My question: Can you take this second definition and extend the idea to higher dimensions?  For instance, allow the cells to be volumes in 3-space - like soap bubbles where the graph edges are the intersection of soap film walls.
 A: Another generalization is along the genus axis, i.e., consider which graphs can be embedded into a 2d compact surface, such as an $n$-torus. This area is called topological graph theory.

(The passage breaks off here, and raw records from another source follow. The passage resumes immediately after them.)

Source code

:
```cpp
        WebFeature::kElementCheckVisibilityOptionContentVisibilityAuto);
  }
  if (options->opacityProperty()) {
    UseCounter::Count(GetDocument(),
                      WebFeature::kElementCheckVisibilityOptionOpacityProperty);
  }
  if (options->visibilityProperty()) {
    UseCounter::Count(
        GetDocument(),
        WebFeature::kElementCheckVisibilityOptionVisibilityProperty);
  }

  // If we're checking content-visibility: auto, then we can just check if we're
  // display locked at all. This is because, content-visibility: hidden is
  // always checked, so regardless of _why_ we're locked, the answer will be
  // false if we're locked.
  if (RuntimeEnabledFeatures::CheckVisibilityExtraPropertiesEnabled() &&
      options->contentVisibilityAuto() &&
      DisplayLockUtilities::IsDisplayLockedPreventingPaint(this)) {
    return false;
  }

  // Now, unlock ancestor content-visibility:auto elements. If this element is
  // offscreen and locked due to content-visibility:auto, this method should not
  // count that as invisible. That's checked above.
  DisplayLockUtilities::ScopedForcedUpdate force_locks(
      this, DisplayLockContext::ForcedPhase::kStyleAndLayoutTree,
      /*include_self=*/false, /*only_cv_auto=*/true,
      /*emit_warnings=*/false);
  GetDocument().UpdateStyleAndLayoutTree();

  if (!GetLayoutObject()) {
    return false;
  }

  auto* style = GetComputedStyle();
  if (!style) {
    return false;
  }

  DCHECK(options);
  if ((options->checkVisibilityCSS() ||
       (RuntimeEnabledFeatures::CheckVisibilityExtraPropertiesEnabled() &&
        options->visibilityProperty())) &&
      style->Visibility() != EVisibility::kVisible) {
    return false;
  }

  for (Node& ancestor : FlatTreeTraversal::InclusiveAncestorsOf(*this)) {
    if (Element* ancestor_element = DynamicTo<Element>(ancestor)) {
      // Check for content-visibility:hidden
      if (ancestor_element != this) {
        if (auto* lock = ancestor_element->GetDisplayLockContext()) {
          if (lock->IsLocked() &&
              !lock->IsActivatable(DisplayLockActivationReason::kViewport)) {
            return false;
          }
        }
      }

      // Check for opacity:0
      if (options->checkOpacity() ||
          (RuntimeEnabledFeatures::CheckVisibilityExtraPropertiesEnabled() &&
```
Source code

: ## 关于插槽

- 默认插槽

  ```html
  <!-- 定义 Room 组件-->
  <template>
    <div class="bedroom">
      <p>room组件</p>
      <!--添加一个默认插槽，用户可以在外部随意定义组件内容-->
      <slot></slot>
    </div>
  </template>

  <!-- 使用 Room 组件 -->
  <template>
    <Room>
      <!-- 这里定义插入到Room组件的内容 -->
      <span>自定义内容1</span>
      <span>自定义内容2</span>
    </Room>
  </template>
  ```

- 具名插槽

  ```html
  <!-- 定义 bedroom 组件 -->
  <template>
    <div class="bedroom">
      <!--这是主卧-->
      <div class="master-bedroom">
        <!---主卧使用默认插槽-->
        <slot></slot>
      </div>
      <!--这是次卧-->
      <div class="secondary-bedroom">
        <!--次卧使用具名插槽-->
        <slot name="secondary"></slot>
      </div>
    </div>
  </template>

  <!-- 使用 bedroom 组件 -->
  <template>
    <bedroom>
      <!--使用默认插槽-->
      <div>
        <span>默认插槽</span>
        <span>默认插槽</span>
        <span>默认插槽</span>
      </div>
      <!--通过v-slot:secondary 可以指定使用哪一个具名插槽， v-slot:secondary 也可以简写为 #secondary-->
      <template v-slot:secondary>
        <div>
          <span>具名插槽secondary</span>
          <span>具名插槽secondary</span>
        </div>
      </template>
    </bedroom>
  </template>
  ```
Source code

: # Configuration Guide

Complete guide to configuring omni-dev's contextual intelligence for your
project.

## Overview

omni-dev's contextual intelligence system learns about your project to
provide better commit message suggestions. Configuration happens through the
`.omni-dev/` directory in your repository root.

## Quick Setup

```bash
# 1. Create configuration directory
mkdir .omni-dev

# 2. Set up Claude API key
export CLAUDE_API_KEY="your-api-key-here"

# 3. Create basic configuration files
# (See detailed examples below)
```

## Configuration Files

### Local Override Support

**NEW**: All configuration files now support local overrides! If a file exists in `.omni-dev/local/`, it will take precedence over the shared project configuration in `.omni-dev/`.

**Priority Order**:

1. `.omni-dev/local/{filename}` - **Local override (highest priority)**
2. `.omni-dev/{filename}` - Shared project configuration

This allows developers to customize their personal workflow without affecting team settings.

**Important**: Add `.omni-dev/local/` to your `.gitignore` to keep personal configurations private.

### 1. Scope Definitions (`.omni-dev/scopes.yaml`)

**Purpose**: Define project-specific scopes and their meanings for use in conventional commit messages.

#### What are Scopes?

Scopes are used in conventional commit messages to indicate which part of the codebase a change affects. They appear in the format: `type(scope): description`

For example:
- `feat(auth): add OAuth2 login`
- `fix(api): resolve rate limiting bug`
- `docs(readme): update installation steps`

A: A planar graph is nothing other than a triangulation of the $2$-sphere (via stereographic projection), at least if one allows arbitrary polygons instead of just triangles, so a natural generalization to three dimensions is triangulations of the $3$-sphere where one allows arbitrary (convex) polyhedra instead of just simplices. One can of course talk about triangulations of arbitrary manifolds. 
A: I'm not clear about your definition, for a graph below, what are cells and boundaries?

(source: yaroslavvb.com)
A: Another -- I think more natural -- concept is the (PL)-embeddability of $k$-dimensional simplicial complexes into $R^d$, for certain pairs $k,d$. The case $k=1$, $d=2$ is graph planarity.
There are many recent algorithmic result on this, including polynmiality in the metastable dimension range ($d\geq 3(k+1)/2$) with fixed dimensions, NP-hardness (and probably undecidability) for larger $k$, and proven undecidability for $k=d$.